Federal defense agency granted contracts to company with ties to director
The Defense Advanced Research Projects Agency has awarded contracts worth $1.8 million over the last two years to a company co-owned by its director and run by her father.
The awards were legal and proper, the agency says, because Director Regina Dugan recused herself from any role in DARPA’s dealings with the small defense technology firm. Nonetheless, ethics experts said the arrangement raises questions about whether her subordinates could be expected to treat her firm like any other.
Senior Pentagon officials and top generals are required to sell their holdings in defense contractors before taking office, but officials said that rule does not apply to the lower-level director of DARPA, the Defense Department’s cutting-edge research agency.
“I reviewed the contract and agreement at issue and have discussed the matter with DARPA personnel. I found no credible evidence of misconduct by the director with regard to RedXDefense contracts since 2009,” said Crane Lopes, DARPA’s general counsel, who works for Dugan.

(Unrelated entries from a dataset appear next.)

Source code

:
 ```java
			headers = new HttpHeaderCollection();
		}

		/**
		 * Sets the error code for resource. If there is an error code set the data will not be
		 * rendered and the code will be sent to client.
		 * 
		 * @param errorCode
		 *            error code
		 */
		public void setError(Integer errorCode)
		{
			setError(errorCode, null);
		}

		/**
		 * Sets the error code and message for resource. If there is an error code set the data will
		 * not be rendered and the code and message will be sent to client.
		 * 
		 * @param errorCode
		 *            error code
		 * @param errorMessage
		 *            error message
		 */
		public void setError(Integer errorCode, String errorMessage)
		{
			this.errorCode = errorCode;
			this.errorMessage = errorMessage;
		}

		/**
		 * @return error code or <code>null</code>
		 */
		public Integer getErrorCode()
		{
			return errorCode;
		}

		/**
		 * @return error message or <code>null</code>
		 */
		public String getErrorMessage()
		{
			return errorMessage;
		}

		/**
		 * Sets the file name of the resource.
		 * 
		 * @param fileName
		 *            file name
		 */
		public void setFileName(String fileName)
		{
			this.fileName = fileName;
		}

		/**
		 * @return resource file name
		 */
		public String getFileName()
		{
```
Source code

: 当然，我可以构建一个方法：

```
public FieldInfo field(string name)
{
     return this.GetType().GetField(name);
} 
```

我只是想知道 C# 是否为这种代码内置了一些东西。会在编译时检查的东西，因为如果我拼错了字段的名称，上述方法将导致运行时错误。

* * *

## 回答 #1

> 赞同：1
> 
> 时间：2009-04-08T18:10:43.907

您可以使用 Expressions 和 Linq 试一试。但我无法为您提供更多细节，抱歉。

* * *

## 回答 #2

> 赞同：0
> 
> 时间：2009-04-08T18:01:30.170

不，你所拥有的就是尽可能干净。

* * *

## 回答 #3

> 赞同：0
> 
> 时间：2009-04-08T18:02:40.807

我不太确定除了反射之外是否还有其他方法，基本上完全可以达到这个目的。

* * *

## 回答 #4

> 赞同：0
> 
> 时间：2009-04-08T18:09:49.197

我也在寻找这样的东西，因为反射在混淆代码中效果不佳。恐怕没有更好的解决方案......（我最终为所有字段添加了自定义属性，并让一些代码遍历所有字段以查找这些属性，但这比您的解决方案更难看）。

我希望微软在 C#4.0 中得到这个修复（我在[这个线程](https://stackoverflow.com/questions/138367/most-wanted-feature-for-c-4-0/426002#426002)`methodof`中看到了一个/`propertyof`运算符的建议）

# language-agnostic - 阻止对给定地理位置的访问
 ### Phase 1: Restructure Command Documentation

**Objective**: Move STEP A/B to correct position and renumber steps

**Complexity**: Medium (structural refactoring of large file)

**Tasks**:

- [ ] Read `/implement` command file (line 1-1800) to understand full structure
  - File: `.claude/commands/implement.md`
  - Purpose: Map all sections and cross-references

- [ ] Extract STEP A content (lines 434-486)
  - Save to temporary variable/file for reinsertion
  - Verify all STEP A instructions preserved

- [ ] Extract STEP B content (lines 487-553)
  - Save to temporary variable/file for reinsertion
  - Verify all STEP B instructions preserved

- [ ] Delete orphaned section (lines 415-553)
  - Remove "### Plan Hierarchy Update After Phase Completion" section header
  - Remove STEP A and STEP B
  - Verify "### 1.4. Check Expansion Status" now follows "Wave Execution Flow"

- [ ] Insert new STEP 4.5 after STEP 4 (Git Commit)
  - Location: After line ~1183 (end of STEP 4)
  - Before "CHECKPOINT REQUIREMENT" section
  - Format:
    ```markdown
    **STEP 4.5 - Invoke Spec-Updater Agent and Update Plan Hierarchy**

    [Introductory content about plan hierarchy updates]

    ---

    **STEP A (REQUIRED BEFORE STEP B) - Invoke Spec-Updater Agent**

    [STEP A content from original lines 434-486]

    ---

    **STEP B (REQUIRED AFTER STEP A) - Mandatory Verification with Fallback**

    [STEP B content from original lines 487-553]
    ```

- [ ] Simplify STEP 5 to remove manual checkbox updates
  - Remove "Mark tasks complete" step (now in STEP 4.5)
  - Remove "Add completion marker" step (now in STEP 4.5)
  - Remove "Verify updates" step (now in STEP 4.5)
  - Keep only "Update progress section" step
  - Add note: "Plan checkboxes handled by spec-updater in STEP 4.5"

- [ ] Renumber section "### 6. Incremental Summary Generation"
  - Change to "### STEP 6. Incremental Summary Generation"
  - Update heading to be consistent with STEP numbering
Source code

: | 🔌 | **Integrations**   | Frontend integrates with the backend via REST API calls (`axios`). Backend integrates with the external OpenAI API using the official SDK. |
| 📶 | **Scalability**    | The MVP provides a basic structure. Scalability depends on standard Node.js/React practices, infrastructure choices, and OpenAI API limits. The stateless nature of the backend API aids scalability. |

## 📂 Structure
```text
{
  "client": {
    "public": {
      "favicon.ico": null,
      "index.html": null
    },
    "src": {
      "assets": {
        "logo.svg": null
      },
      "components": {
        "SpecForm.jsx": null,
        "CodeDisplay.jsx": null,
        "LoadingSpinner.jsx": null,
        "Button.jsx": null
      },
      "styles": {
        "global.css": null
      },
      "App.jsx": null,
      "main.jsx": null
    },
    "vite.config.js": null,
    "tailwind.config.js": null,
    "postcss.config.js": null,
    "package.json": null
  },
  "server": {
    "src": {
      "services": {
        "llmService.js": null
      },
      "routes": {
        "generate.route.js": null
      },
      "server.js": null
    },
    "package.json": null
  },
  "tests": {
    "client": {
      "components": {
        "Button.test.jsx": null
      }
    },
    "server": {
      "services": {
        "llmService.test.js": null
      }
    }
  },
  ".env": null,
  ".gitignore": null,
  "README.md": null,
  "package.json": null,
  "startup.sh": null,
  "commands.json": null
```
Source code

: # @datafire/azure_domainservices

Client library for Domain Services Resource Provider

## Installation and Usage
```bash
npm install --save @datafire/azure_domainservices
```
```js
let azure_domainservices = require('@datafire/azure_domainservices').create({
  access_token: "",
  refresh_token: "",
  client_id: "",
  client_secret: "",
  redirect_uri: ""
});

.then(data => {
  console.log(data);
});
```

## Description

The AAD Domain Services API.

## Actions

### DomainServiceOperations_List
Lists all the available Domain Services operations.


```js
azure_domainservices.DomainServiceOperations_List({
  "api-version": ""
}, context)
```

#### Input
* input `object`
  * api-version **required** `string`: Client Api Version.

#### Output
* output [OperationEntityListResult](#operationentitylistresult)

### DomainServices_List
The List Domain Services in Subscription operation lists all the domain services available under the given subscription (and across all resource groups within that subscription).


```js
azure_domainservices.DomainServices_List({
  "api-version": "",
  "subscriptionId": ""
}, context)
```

RedXDefense, Dugan’s Rockville, Md., company, specializes in trace explosives detection. On her 2010 financial disclosure statement, Dugan reported that her stake in RedXDefense was worth nothing — because it had no fair market value — and also said the company owed her $250,000 from a loan she had made to it.
DARPA’s relationship with RedXDefense was first reported by allgov.com, a government watchdog blog.
Dugan co-founded the company with her father in 2005 and was chief executive until she was named to lead DARPA in 2009, records show.
Holder of a doctorate in mechanical engineering, from 1996 to 2000 she worked as a top official at DARPA, where “her primary program was aimed at developing new trace chemical sensors,” according to her biography.
RedX began receiving contracts from DARPA almost immediately after its founding, according to the agency, and soon developed a trace-detection product it now sells to other government agencies. The firm got a total of $4.3 million in DARPA funding from September 2005 to February 2009, the agency disclosed. Dugan was named to head DARPA in July 2009.
In January 2010, RedX won a $400,000 DARPA contract, and in August it won a separate deal worth $1.35 million, the agency said.
RedX has 21 employees and annual revenue of $1.8 million, federal records show. Records for the company listed on the public Federal Procurement Data System show that awards from DARPA make up the bulk of its federal contracting revenue, though that database is not always comprehensive.
Through a DARPA spokesman, Dugan declined a request for an interview. Her deputy, Kaigham Gabriel, said in an interview that it was common for DARPA officials to have financial ties to firms that contract with the agency, and to recuse themselves.
“Honestly, this is something that is prevalent,” he said. “We just know how to deal with it. It’s not that big of a deal, frankly.”
Gabriel said it wouldn’t be fair to disqualify RedX just because of its ties to Dugan. Nor would it be wise to require DARPA officials to divest themselves of holdings in companies that receive funding from the agency, he said, because the agency needs to be able to attract the most-qualified people.
DARPA officials are capable of dealing independently with a firm tied to the agency director and her family, Gabriel said, noting that the firm was turned down for $4.7 million in contracts it has proposed since Dugan took office.
All top Pentagon officials who must be confirmed by the Senate, as well as certain senior generals, are required to sell their holdings in defense firms before taking office. That rule applies to certain lesser officials as well, including the Army inspector general and the director of the Joint Improvised Explosive Device Defeat Organization, whose $3.5-billion budget is slightly larger than DARPA’s. But it does not apply to the DARPA director.
According to her financial disclosure statement, Dugan’s loan to RedX is her largest asset. She reports investment holdings worth between $151,000 and $305,000 on the form, which allows officials to disclose totals within a broad range.
“Much of her net worth is caught up in the fate of this company, and her subordinates are well aware that she came from this company,” said Nick Schwellenbach, director of investigations at the Project on Government Oversight, a watchdog group. “So even if she has personally recused herself from decision-making, can her subordinates within DARPA make independent judgments about contract awards to RedX?”
Before she joined DARPA, Dugan also was chief executive of an investment company, Dugan Ventures LLC, that also includes her father and her uncle John Dugan. The firm continues to feature her photo and biography on a website touting its services. The company did not respond to inquiries.
Dugan’s father, RedX CEO Vincent Dugan, did not respond to requests for comment. John Dugan also serves on the RedX advisory board, according to the firm’s website.